At the DefCon security conference in Las Vegas, an Australian hacker called Sick Codes presented a jailbreak for John Deere Tractors. And of course, the first thing he did was to get Doom up and running (as reported by Wired and spotted via Eurogamer).
Despite the fun nature of this hack, the reason behind it is actually quite serious. Right now, across the US, there is an ongoing battle between hardware owners and manufacturers over the "right to repair". And this is also true of the farming industry.
As Sick Codes tells Wired:
“Farmers prefer the older equipment simply because they want reliability. They don’t want stuff to go wrong at the most important part of the year when they have to pull stuff out of the ground. So that's what we should all want too.

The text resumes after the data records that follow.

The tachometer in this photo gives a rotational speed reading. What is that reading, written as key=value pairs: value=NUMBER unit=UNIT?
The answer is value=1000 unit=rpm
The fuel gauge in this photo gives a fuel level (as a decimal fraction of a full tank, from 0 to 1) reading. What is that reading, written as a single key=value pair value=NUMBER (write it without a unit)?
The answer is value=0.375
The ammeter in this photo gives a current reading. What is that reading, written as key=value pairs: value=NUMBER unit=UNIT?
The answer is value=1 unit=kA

We want farmers to be able to repair their stuff for when things go wrong, and now that means being able to repair or make decisions about the software in their tractors.”

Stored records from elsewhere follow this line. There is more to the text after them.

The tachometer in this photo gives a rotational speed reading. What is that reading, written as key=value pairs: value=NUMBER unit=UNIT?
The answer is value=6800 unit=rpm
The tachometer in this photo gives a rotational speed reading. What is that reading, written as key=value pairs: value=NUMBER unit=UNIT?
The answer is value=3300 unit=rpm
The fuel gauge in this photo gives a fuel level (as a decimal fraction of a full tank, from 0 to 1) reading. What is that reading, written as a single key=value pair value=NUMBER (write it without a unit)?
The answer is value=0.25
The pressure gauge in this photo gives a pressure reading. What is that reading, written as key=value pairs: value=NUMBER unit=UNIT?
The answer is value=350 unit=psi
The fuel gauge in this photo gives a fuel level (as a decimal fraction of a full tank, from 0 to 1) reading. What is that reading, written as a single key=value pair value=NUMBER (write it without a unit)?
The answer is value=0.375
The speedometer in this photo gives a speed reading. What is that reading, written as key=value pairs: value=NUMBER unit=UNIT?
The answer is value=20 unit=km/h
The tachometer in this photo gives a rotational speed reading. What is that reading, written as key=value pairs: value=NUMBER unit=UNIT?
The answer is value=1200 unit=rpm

Motivated to provide a jailbreak, Sick Codes sourced numerous generations of John Deere tractor control touchscreen consoles to find bypasses to John Deere's dealer authentication requirements. Eventually, after many months of trying, he was successful, tricking the device into believing it was being accessed by a certified dealer. This gave him an opportunity to go deeper with another timing attack.
According to Sick Codes on Twitter, the New Zealand-based Doom modder Skelegant also helped to get the game running on the farming machinery, with the pair opting for DeHacked Doom as "gz doom was a mission". And of course, the version they got running was appropriately farm-themed, with Doom Guy riding a tractor through a field of wheat.